E’ stato un problema molto dibattuto nei nostri ambienti culturali ed artistici del secolo scorso, lo si è affrontato fin quando non è finita l’attività di riviste specializzate che di esso trattavano, finché non s’è parlato più di correnti letterarie ma solo di autori, dei loro casi e la televisione ha assorbito e ridotto a sé, ai suoi bisogni, al suo pubblico, anche temi così impegnati. Siciliano, tuttavia, non smetterà mai di credere nell’azione che la cultura deve svolgere per il sociale, nei modi, nei mezzi che l’intellettuale deve usare per giungere a tutti, per fare opera di comunicazione ed educazione. Quest’ultimo romanzo, i suoi contenuti sociali e individuali, sono la prova indiscussa di tale aspirazione dell’autore, dimostrano che niente era cambiato nel Siciliano della maturità rispetto a quello della formazione e al giovane comparso nella nostra scena culturale intorno agli anni Settanta all’ombra di autori già affermati quali Alberto Moravia, Pier Paolo Pasolini, Elsa Morante. Delle “serate romane” di questi egli aveva sempre partecipato, era stato mediatore tra loro e tra altri artisti, insieme avevano preparato, realizzato la pubblicazione e diffusione di riviste letterarie ed altri periodici, aveva combinato la sua attività d’insegnante con quella di promotore, animatore culturale, aveva cominciato a scrivere racconti, romanzi, commedie dove c’erano, fin dall’inizio, i temi che saranno suoi di sempre e che si collegheranno con le convinzioni, le aspirazioni, le attività dell’uomo Siciliano. Neanche la televisione, l’editoria, il cinema gli erano rimasti estranei in tale continua ricerca di dialogo con l’esterno, con gli altri, con la vita. Sarà questo bisogno a farlo rimanere spesso sospeso, nelle sue opere, tra i toni del romanzo e quelli del saggio, l’evasione e la partecipazione, il sogno e la verità, l’autore e l’uomo.

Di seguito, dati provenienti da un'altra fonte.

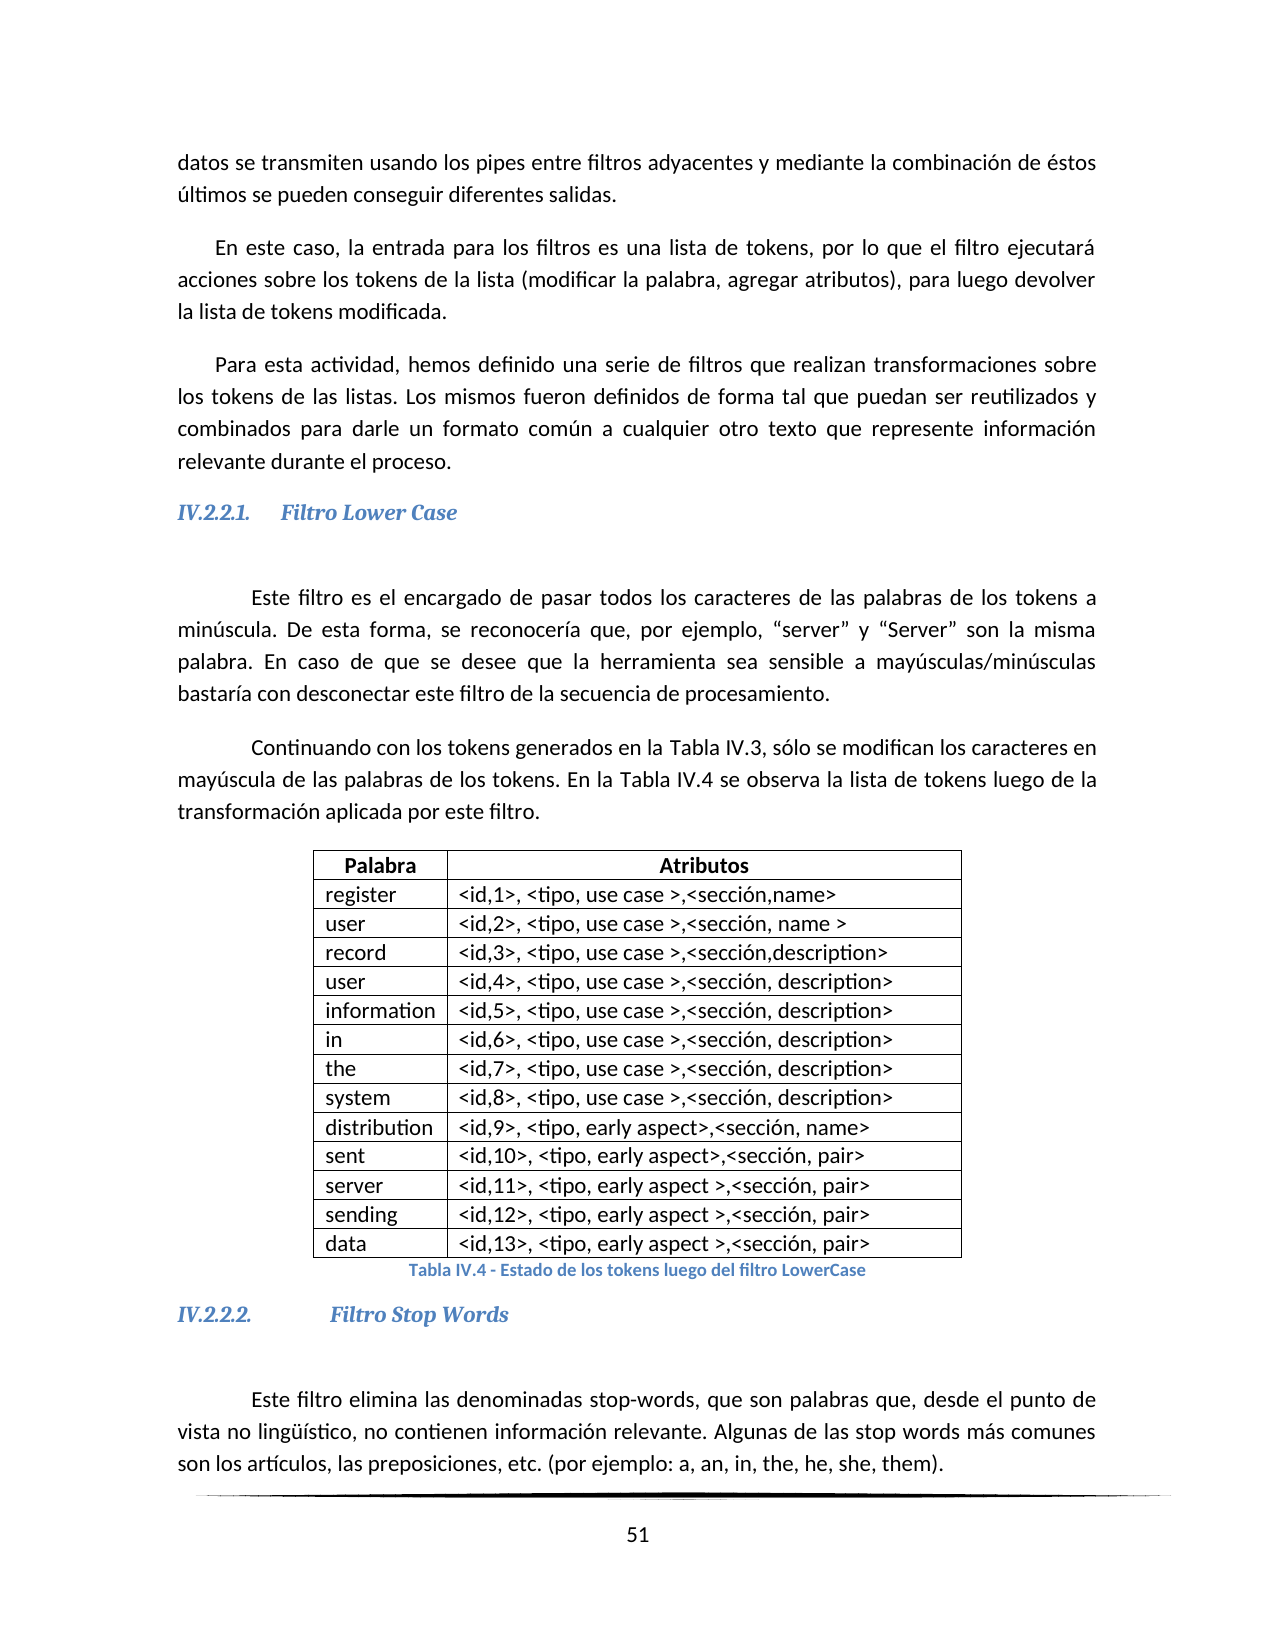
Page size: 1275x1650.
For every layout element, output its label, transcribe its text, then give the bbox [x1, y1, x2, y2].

L’eterno problema del rapporto tra realtà e idea aveva trovato in Siciliano un interprete instancabile che le aveva messe in relazione perché le riteneva elementi, aspetti necessari della vita. Con Siciliano si è spento un messaggio di fondamentale importanza soprattutto per gli sviluppi futuri che avrebbe potuto raggiungere.